Why do I get much worse results by using pytorch model than using keras

ryan · April 9, 2018, 9:09pm

I’m trying to move from keras to pytorch, however with the same model and same optimizer with keras and pytorch, I always get much worse results by using pytorch, any idea why I get this strange results? Thanks a lot for your help.

The keras model what I’m using is:

def cnn_best(input_shape, classes):
    # From VGG16 design
    input_shape = (700, 1)
    img_input = Input(shape=input_shape)
    # Block 1
    x = Conv1D(64, 11, activation='relu', padding='same', name='block1_conv1')(img_input)
    x = AveragePooling1D(2, strides=2, name='block1_pool')(x)
    # Block 2
    x = Conv1D(128, 11, activation='relu', padding='same', name='block2_conv1')(x)
    x = AveragePooling1D(2, strides=2, name='block2_pool')(x)
    # Block 3
    x = Conv1D(256, 11, activation='relu', padding='same', name='block3_conv1')(x)
    x = AveragePooling1D(2, strides=2, name='block3_pool')(x)
    # Block 4
    x = Conv1D(512, 11, activation='relu', padding='same', name='block4_conv1')(x)
    x = AveragePooling1D(2, strides=2, name='block4_pool')(x)
    # Block 5
    x = Conv1D(512, 11, activation='relu', padding='same', name='block5_conv1')(x)
    x = AveragePooling1D(2, strides=2, name='block5_pool')(x)
    # Classification block
    x = Flatten(name='flatten')(x)
    x = Dense(4096, activation='relu', name='fc1')(x)
    x = Dense(4096, activation='relu', name='fc2')(x)
    out = Dense(classes, activation='softmax', name='predictions')(x)

    inputs = img_input
    # # Create model.
    # model = Model(inputs, x, name='cnn_best')
    # optimizer = RMSprop(lr=0.00001)
    # model.compile(loss='categorical_crossentropy', optimizer=optimizer, metrics=['accuracy'])
    # return model
    print('        -- model was built.')
    return inputs, out

optimizer = keras.optimizers.RMSprop(lr=1e-5)#'adam'#''adadelta'
model.compile(loss='categorical_crossentropy',
			  optimizer=optimizer,
			  metrics=['accuracy'])

The pytorch model is:

class ascadCNNbest(nn.Module):

    def __init__(self, num_classes):
        """ Constructor
        Args:
            num_classes: number of classes
        """
        super(ascadCNNbest, self).__init__()
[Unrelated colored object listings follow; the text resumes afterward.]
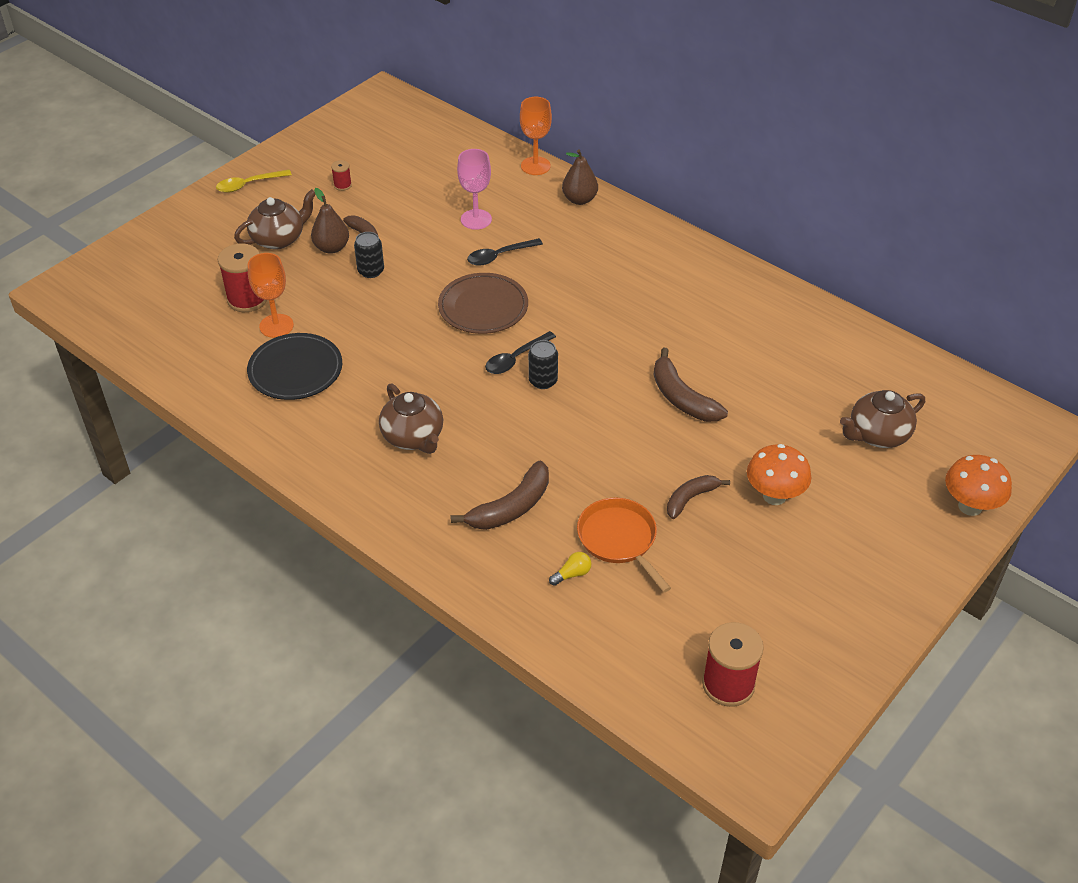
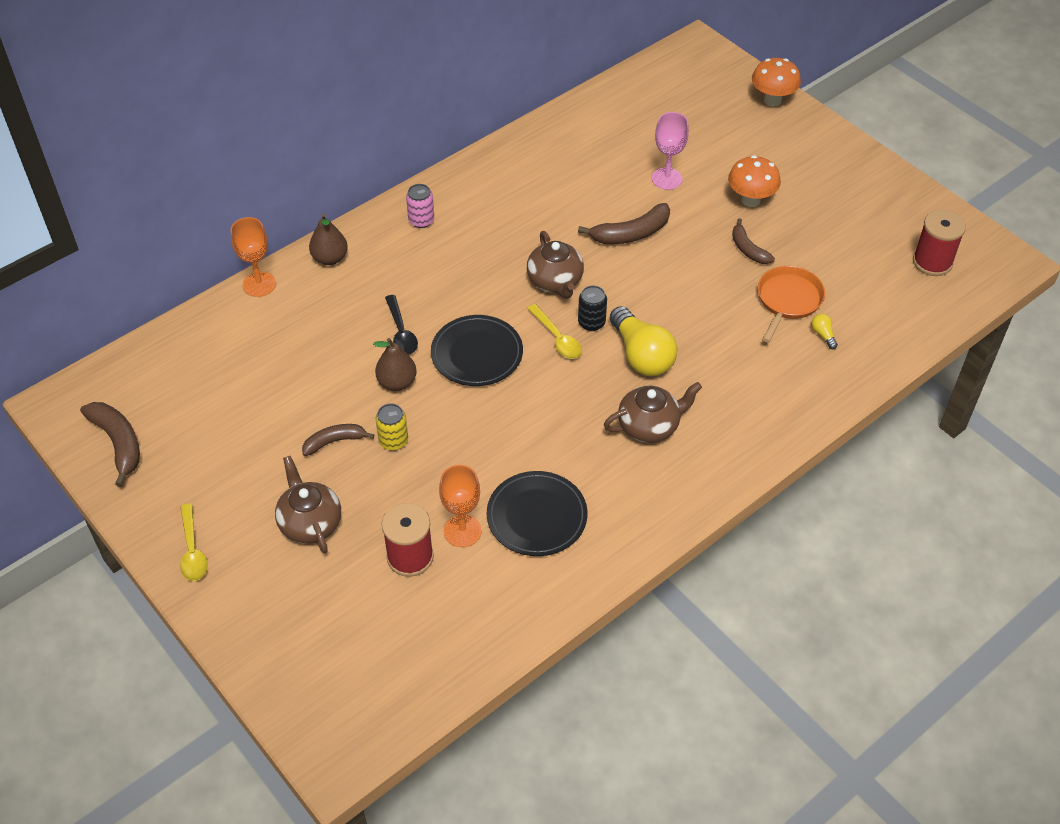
camera: 80 degrees left, 5 degrees up
(332, 248) = (342, 473): brown pear -> brown pear (397, 382)
(342, 185) = (229, 456): red spool -> none
(371, 271) = (393, 441): black can -> yellow can
(476, 219) = (334, 344): pink goblet -> pink goblet (667, 179)
(483, 307) = (477, 354): brown plate -> black plate
(507, 422) = (641, 355): none -> yellow light bulb
(511, 507) = (745, 365): brown banana -> brown banana (118, 443)
(516, 358) = (557, 338): black spoon -> yellow spoon
(619, 539) = (788, 300): orange pan -> orange pan turned 135 degrees clockwise
(648, 247) = (421, 220): none -> pink can
(877, 435) = (692, 129): brown teapot -> brown teapot (555, 282)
        self.num_classes = num_classes
        self.traceLen = traceLen

        self.conv1 = nn.Conv1d(1, 64, kernel_size=11, stride=1, padding=5)
        self.conv2 = nn.Conv1d(64, 128, kernel_size=11, stride=1, padding=5)
        self.conv3 = nn.Conv1d(128, 256, kernel_size=11, stride=1, padding=5)
        self.conv4 = nn.Conv1d(256, 512, kernel_size=11, stride=1, padding=5)
        self.conv5 = nn.Conv1d(512, 512, kernel_size=11, stride=1, padding=5)

        self.fc1 = nn.Linear(10752, 4096)
        self.fc2 = nn.Linear(4096, 4096)
        self.fc3 = nn.Linear(4096, num_classes)


    def forward(self, x):
        out = F.relu(self.conv1(x))
        out = F.avg_pool1d(out, 2)

        out  = F.relu(self.conv2(out))
        out = F.avg_pool1d(out, 2)

        out = F.relu(self.conv3(out))
        out = F.avg_pool1d(out, 2)

        out = F.relu(self.conv4(out))
        out = F.avg_pool1d(out, 2)

        out = F.relu(self.conv5(out))
        out = F.avg_pool1d(out, 2)

        out = out.view(out.size(0), -1)
        out = F.relu(self.fc1(out))
        out = F.relu(self.fc2(out))
        out = self.fc3(out)

        return out

criterion = nn.CrossEntropyLoss()
optimizer = optim.RMSprop(net.parameters(),lr=1e-5)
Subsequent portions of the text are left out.